TASK DIRECTIONS ::
Check every line of the data below for the word "meters" and say how many have it, without further comment.

..........

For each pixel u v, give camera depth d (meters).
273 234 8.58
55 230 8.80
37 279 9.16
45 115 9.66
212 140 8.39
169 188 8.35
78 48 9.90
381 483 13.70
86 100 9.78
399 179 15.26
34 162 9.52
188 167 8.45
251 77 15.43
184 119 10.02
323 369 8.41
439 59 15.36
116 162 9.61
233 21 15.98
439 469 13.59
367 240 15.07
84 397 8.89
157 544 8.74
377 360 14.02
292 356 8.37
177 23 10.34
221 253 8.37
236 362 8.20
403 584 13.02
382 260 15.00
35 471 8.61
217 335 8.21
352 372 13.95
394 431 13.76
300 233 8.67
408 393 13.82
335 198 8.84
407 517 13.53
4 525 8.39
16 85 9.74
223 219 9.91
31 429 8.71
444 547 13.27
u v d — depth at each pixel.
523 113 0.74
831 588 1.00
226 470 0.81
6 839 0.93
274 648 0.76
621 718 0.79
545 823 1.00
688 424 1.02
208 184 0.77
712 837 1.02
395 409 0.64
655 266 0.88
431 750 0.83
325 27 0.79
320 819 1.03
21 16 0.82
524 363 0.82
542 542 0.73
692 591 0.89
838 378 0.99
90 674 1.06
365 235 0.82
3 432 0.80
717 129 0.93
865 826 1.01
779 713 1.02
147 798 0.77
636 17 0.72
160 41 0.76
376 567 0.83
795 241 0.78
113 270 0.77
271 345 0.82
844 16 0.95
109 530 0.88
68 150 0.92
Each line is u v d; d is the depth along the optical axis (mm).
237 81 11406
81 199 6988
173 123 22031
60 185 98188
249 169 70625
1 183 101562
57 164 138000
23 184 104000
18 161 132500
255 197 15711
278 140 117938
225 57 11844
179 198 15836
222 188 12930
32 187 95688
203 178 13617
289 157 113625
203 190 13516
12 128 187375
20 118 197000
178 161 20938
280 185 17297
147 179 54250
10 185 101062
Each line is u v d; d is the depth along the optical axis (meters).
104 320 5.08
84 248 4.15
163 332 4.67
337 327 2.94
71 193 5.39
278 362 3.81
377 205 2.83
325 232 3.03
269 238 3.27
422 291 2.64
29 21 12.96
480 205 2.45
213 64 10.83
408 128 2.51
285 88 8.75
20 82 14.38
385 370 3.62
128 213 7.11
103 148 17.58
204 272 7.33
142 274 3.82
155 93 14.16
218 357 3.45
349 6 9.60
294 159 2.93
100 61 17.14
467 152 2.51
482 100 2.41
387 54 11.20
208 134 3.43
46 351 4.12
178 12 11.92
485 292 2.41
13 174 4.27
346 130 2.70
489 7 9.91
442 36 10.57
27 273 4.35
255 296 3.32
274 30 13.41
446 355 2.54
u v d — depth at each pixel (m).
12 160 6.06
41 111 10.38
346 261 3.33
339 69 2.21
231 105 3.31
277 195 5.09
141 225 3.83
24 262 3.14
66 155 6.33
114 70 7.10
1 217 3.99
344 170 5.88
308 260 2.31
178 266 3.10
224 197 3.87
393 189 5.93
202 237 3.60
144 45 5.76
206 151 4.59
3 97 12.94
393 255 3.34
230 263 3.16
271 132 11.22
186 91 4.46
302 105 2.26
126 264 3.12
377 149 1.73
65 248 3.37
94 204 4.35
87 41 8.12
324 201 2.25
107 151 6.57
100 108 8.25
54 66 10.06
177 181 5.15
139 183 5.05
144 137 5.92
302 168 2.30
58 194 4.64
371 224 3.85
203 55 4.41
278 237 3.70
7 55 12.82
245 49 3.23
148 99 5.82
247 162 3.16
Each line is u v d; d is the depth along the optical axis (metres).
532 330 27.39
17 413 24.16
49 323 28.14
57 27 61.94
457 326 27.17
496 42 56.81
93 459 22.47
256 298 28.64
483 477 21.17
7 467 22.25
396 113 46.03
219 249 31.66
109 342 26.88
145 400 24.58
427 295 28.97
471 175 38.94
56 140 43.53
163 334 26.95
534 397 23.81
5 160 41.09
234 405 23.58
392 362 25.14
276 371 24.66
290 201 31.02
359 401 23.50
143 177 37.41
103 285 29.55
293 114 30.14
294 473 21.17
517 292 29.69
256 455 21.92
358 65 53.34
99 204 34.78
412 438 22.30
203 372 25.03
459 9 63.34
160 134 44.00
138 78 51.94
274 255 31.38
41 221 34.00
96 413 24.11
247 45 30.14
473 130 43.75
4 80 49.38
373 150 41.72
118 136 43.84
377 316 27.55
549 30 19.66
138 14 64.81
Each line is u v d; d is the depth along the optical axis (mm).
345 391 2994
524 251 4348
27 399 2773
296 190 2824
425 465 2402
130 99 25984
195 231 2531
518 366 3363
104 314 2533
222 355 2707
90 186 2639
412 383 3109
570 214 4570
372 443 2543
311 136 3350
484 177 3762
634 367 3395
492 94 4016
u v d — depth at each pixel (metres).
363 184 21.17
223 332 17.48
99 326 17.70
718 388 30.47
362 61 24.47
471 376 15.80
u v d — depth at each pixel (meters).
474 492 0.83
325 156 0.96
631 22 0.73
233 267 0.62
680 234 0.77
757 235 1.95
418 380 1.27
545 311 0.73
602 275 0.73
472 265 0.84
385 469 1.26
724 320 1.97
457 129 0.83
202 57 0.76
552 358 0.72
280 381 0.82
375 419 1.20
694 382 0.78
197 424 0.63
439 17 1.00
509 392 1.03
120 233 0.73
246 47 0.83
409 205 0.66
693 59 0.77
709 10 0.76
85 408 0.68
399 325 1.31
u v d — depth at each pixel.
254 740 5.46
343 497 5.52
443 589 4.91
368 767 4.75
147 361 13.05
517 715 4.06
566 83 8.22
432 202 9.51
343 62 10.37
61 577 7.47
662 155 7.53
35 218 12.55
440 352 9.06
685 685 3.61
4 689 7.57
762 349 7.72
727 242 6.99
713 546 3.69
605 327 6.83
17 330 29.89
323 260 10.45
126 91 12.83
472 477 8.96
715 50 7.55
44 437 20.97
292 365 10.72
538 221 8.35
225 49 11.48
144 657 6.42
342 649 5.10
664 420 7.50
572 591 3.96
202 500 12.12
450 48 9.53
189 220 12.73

..........

PROBLEM SOLUTION ::
3